In England and Wales, the repeal of a prohibition law in 1826 made it possible to set up banks in the legal form of corporations , so that by 1850 a total of 99 banking companies had 576 branches and 327 private banks had 518 branches. As a result of a concentration process, the number of private banks there shrank to 29 in 1913 with only 147 branches. The possibility of mobilizing capital and long-term credit was the most important prerequisite for increasing industrialization . After the penultimate world economic crisis, from February 1932 (until 1999) the Glass-Steagall Act stipulated the separate banking system ( special banking system ) in the USA , which forced the banking market to be segmented into " Commercial Banking ", " Investment Banking " and the depository sector .

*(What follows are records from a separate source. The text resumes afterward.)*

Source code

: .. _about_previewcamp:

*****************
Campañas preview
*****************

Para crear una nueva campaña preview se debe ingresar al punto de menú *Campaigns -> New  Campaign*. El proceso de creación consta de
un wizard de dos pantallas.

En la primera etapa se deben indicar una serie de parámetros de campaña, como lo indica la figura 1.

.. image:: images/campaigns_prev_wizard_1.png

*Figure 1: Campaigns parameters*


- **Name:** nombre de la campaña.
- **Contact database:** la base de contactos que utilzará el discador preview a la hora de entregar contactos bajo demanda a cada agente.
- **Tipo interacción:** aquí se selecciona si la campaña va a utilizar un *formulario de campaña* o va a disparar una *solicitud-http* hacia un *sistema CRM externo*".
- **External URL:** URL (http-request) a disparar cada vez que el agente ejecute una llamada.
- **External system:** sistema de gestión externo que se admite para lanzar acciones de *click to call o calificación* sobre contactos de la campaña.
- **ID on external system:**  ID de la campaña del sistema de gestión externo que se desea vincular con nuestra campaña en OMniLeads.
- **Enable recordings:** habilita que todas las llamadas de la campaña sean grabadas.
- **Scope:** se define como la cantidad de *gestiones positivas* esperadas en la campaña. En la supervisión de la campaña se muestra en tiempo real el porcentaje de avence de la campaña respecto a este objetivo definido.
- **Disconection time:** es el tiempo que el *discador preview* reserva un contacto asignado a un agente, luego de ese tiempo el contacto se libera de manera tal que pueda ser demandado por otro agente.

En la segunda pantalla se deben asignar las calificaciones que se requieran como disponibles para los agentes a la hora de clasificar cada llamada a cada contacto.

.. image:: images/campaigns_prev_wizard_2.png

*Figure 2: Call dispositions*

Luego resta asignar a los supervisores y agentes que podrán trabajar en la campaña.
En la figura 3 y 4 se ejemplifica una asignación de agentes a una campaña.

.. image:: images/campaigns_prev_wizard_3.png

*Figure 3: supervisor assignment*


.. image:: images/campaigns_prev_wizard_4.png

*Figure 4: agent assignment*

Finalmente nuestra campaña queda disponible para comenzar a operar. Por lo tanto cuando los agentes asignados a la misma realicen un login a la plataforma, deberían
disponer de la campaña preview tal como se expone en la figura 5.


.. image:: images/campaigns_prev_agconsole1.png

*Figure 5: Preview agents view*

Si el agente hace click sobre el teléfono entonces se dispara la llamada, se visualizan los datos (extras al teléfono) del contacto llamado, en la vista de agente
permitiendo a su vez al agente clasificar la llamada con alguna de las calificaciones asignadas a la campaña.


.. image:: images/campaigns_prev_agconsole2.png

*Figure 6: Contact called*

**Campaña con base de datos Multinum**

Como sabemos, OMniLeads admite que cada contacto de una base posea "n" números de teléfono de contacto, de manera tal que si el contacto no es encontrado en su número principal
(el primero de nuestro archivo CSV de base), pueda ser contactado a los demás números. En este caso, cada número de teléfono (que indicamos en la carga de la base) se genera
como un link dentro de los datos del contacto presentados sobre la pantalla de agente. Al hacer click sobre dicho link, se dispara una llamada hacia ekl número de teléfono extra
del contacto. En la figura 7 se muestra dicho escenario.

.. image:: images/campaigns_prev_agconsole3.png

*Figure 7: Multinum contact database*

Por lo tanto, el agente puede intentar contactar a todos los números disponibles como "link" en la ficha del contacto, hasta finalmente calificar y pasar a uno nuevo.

Crises in the banking system

Bank run on Seamen's Savings' Bank on October 31, 1857

Banking crises have always been part of a national or international economic crisis ; they triggered it or were a consequence of other causes of the crisis. One of the first banking crises was obviously the Bernese banking crisis of 1720, triggered by speculative bubbles in London and Paris . Only banking crises followed, which were part of a national or even international economic crisis such as the economic crisis of May 1837 , the economic crisis of August 1857 , the world economic crisis of October 1929, the German banking crisis of June 1931, the savings and loan crisis in the USA from March 1985, the Swedish banking crisis of 1990 or the global financial crisis from August 2007. Newer national crises were also accompanied by banking crises such as the Asian crisis from March 1997. As a result, the Russian crisis started in May 1998 , the Argentina crisis began in January 1999 In the euro zone , it was not only very high national debts that caused the PIIGS crisis from April 2010 , in which the Greek crisis turned out to be the most disastrous to date. The PIIGS crisis was followed by the euro crisis , which required numerous bank bailouts.

Banking in Science

The banking system and banking system is the subject of knowledge in banking management and banking law . These two scientific disciplines pursue three scientific goals:

  • Descriptive objective : This pursues a systematic recording and representation of the essential part of the banking / banking law reality of banking as an object of knowledge with the help of the empirical-deductive research method. The description is of particular importance in banking structure theory and banking business theory.
  • Explanation goal : It pursues the scientific explanation and justification of experienceable and comprehensible banking economic / banking law phenomena in an intersubjectively understandable way. Explanatory models should form systems of empirically based hypotheses that should serve to reveal functional and causal relationships in the banking system.
  • Design goal: The knowledge gained in pursuing the aforementioned goals is used here as an instrument for designing the reality of banking operations / banking law. The aim is to transform scientific knowledge into practically applicable maxims of action and behavior for banking practice, banking regulation and legislation .

See also

Web links

Individual evidence

  1. World Bank, 2000, o. P.
  2. Thomas Hartmann-Wendels / Andreas Pfingsten / Martin Weber, Bankbetriebslehre , Springer, 1998, pp. 61–66
  3. The Conseil national de la Résistance had also introduced this measure in France in 1944, here it was ended in 1984. See Dominique Plihon, Le Monde diplomatique , German, March 2013, p. 11
  4. a b Bruno Buchwald, Die Technik des Bankbetriebs , 1924, p. 2
  5. Johan Adam GH Voellinger, doctrine on money, banking and exchange nature , 1738, p 273rd
  6. Michael North, A Little Story of Money , 2009, p. 166.